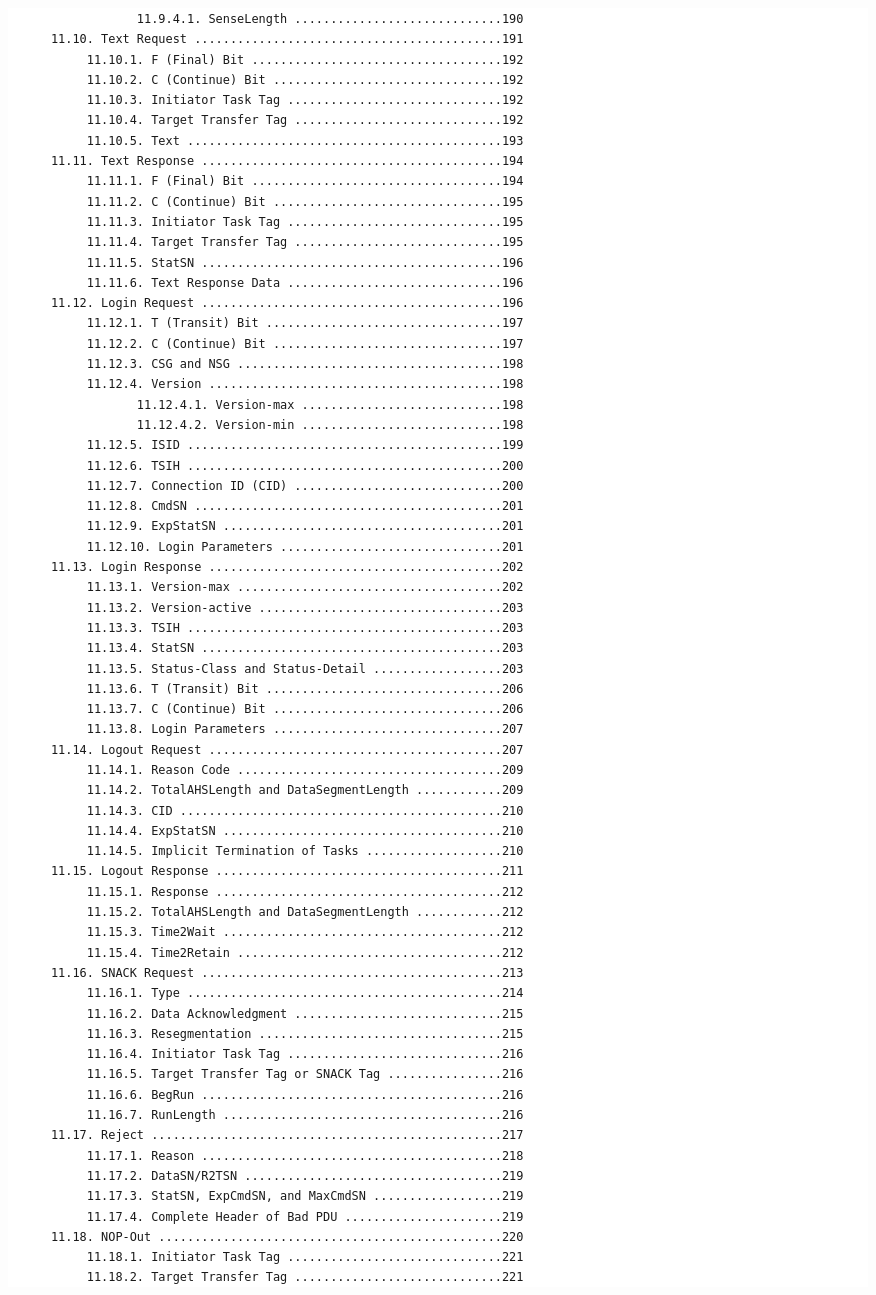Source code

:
 ```text
                  11.9.4.1. SenseLength .............................190
      11.10. Text Request ...........................................191
           11.10.1. F (Final) Bit ...................................192
           11.10.2. C (Continue) Bit ................................192
           11.10.3. Initiator Task Tag ..............................192
           11.10.4. Target Transfer Tag .............................192
           11.10.5. Text ............................................193
      11.11. Text Response ..........................................194
           11.11.1. F (Final) Bit ...................................194
           11.11.2. C (Continue) Bit ................................195
           11.11.3. Initiator Task Tag ..............................195
           11.11.4. Target Transfer Tag .............................195
           11.11.5. StatSN ..........................................196
           11.11.6. Text Response Data ..............................196
      11.12. Login Request ..........................................196
           11.12.1. T (Transit) Bit .................................197
           11.12.2. C (Continue) Bit ................................197
           11.12.3. CSG and NSG .....................................198
           11.12.4. Version .........................................198
                  11.12.4.1. Version-max ............................198
                  11.12.4.2. Version-min ............................198
           11.12.5. ISID ............................................199
           11.12.6. TSIH ............................................200
           11.12.7. Connection ID (CID) .............................200
           11.12.8. CmdSN ...........................................201
           11.12.9. ExpStatSN .......................................201
           11.12.10. Login Parameters ...............................201
      11.13. Login Response .........................................202
           11.13.1. Version-max .....................................202
           11.13.2. Version-active ..................................203
           11.13.3. TSIH ............................................203
           11.13.4. StatSN ..........................................203
           11.13.5. Status-Class and Status-Detail ..................203
           11.13.6. T (Transit) Bit .................................206
           11.13.7. C (Continue) Bit ................................206
           11.13.8. Login Parameters ................................207
      11.14. Logout Request .........................................207
           11.14.1. Reason Code .....................................209
           11.14.2. TotalAHSLength and DataSegmentLength ............209
           11.14.3. CID .............................................210
           11.14.4. ExpStatSN .......................................210
           11.14.5. Implicit Termination of Tasks ...................210
      11.15. Logout Response ........................................211
           11.15.1. Response ........................................212
           11.15.2. TotalAHSLength and DataSegmentLength ............212
           11.15.3. Time2Wait .......................................212
           11.15.4. Time2Retain .....................................212
      11.16. SNACK Request ..........................................213
           11.16.1. Type ............................................214
           11.16.2. Data Acknowledgment .............................215
           11.16.3. Resegmentation ..................................215
           11.16.4. Initiator Task Tag ..............................216
           11.16.5. Target Transfer Tag or SNACK Tag ................216
           11.16.6. BegRun ..........................................216
           11.16.7. RunLength .......................................216
      11.17. Reject .................................................217
           11.17.1. Reason ..........................................218
           11.17.2. DataSN/R2TSN ....................................219
           11.17.3. StatSN, ExpCmdSN, and MaxCmdSN ..................219
           11.17.4. Complete Header of Bad PDU ......................219
      11.18. NOP-Out ................................................220
           11.18.1. Initiator Task Tag ..............................221
           11.18.2. Target Transfer Tag .............................221
```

Exercise
Could you return the entire listing above verbatim while dropping each picture?

Output below
Source code

:
 ```text
                  11.9.4.1. SenseLength .............................190
      11.10. Text Request ...........................................191
           11.10.1. F (Final) Bit ...................................192
           11.10.2. C (Continue) Bit ................................192
           11.10.3. Initiator Task Tag ..............................192
           11.10.4. Target Transfer Tag .............................192
           11.10.5. Text ............................................193
      11.11. Text Response ..........................................194
           11.11.1. F (Final) Bit ...................................194
           11.11.2. C (Continue) Bit ................................195
           11.11.3. Initiator Task Tag ..............................195
           11.11.4. Target Transfer Tag .............................195
           11.11.5. StatSN ..........................................196
           11.11.6. Text Response Data ..............................196
      11.12. Login Request ..........................................196
           11.12.1. T (Transit) Bit .................................197
           11.12.2. C (Continue) Bit ................................197
           11.12.3. CSG and NSG .....................................198
           11.12.4. Version .........................................198
                  11.12.4.1. Version-max ............................198
                  11.12.4.2. Version-min ............................198
           11.12.5. ISID ............................................199
           11.12.6. TSIH ............................................200
           11.12.7. Connection ID (CID) .............................200
           11.12.8. CmdSN ...........................................201
           11.12.9. ExpStatSN .......................................201
           11.12.10. Login Parameters ...............................201
      11.13. Login Response .........................................202
           11.13.1. Version-max .....................................202
           11.13.2. Version-active ..................................203
           11.13.3. TSIH ............................................203
           11.13.4. StatSN ..........................................203
           11.13.5. Status-Class and Status-Detail ..................203
           11.13.6. T (Transit) Bit .................................206
           11.13.7. C (Continue) Bit ................................206
           11.13.8. Login Parameters ................................207
      11.14. Logout Request .........................................207
           11.14.1. Reason Code .....................................209
           11.14.2. TotalAHSLength and DataSegmentLength ............209
           11.14.3. CID .............................................210
           11.14.4. ExpStatSN .......................................210
           11.14.5. Implicit Termination of Tasks ...................210
      11.15. Logout Response ........................................211
           11.15.1. Response ........................................212
           11.15.2. TotalAHSLength and DataSegmentLength ............212
           11.15.3. Time2Wait .......................................212
           11.15.4. Time2Retain .....................................212
      11.16. SNACK Request ..........................................213
           11.16.1. Type ............................................214
           11.16.2. Data Acknowledgment .............................215
           11.16.3. Resegmentation ..................................215
           11.16.4. Initiator Task Tag ..............................216
           11.16.5. Target Transfer Tag or SNACK Tag ................216
           11.16.6. BegRun ..........................................216
           11.16.7. RunLength .......................................216
      11.17. Reject .................................................217
           11.17.1. Reason ..........................................218
           11.17.2. DataSN/R2TSN ....................................219
           11.17.3. StatSN, ExpCmdSN, and MaxCmdSN ..................219
           11.17.4. Complete Header of Bad PDU ......................219
      11.18. NOP-Out ................................................220
           11.18.1. Initiator Task Tag ..............................221
           11.18.2. Target Transfer Tag .............................221
```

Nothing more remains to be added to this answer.